Healing After Birth Traumas

“I personally experienced a very traumatic birth experience. Luckily my daughter is okay and well today, but it was very traumatic. She was born basically still born. Her Etgar score was one, five. She was blue and lamp. My husband literally thought that she was not alive. She was dead when she was born and he couldn’t tell me and he kept saying she’s okay. She’s okay. And so she was immediately resuscitated. I looked up and saw the, Amber bag and they’re like, I didn’t even get to see her. I didn’t get to hold her for hours. She was intubated. It was very traumatic. It was very traumatic. So for me, one of the best ways to that recently she’s five. I recently did a hypnotherapy session specifically around her birth. It was the most healing thing for me and for her, because  you believe that when we heal as a person, our children heal vicariously through us and our relationships heals.”

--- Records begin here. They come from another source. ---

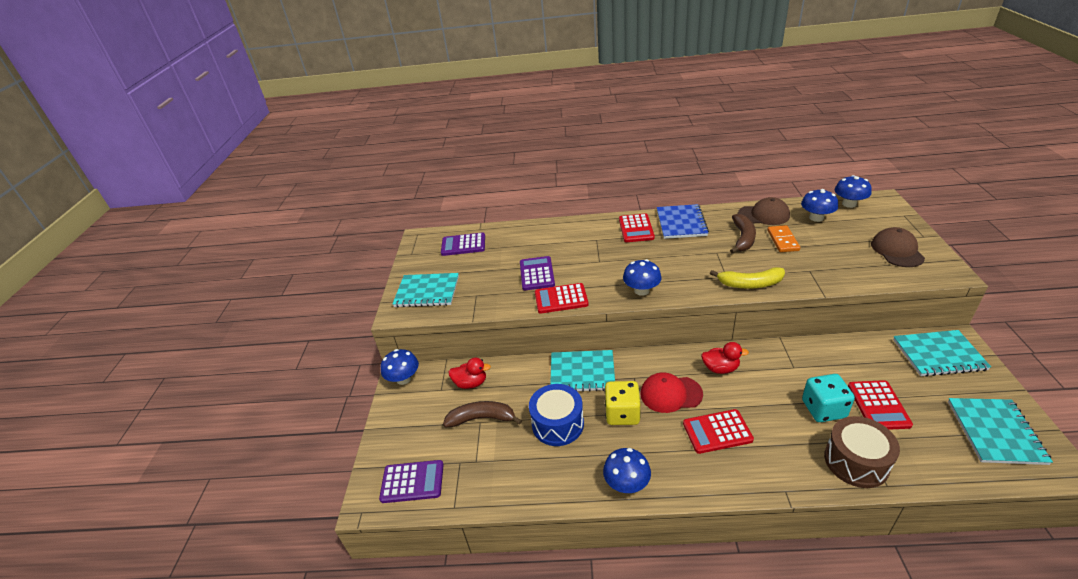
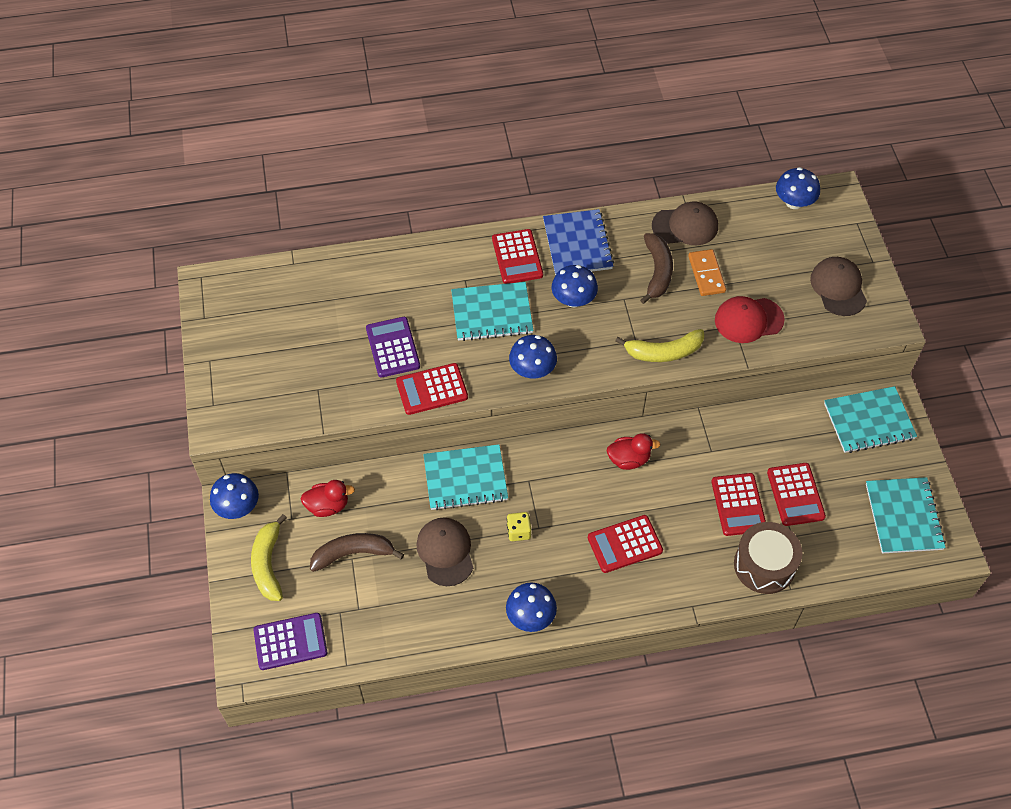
camera: 15 degrees left, 20 degrees up
turquoise notebook [393,273,459,307] -> turquoise notebook moved to [451,282,533,341]
purple calculator [441,232,485,256] -> none
blue drum [529,384,584,446] -> brown cap [416,518,473,586]
yellow dice [604,381,641,425] -> yellow dice [507,512,531,541], size x0.58
red cap [641,372,703,413] -> red cap moved to [715,296,785,343]
blue mushroom [801,189,838,222] -> blue mushroom moved to [552,265,598,307]
turquoise dice [802,374,855,422] -> red calculator [711,473,766,536]
none -> yellow banana [251,514,287,601]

Seeking Help To Heal From Traumatic Experiences 

“So, personally I think that heart-centered hypnotherapy is one of the best ways to almost like revisit and go back to this traumatic experience and feel, and experience all the feelings and emotions there and release those and, feel it with positive feelings and visions and move forward. I would encourage anyone who has a traumatic birth experience to seek out, help, again, seek out someone that can help you process through this and help you work through all of these emotions, help you move forward and heal from this because it’s a big traumatic event that can affect you, definitely down the road and your relationship with your kids. It can affect your kids also. They experienced the trauma also. So I definitely recommend seeking help for this to help heal. And as you heal, your children will also heal from that traumatic experience. The main thing to remember is that you definitely can heal from a traumatic birth experience and you can definitely move forward. It’s not easy, it’s hard. Pain is necessary part of that, process, and that you must walk through and feel that pain in order to process it and release it and it’s, but there is hope. There’s always hope.”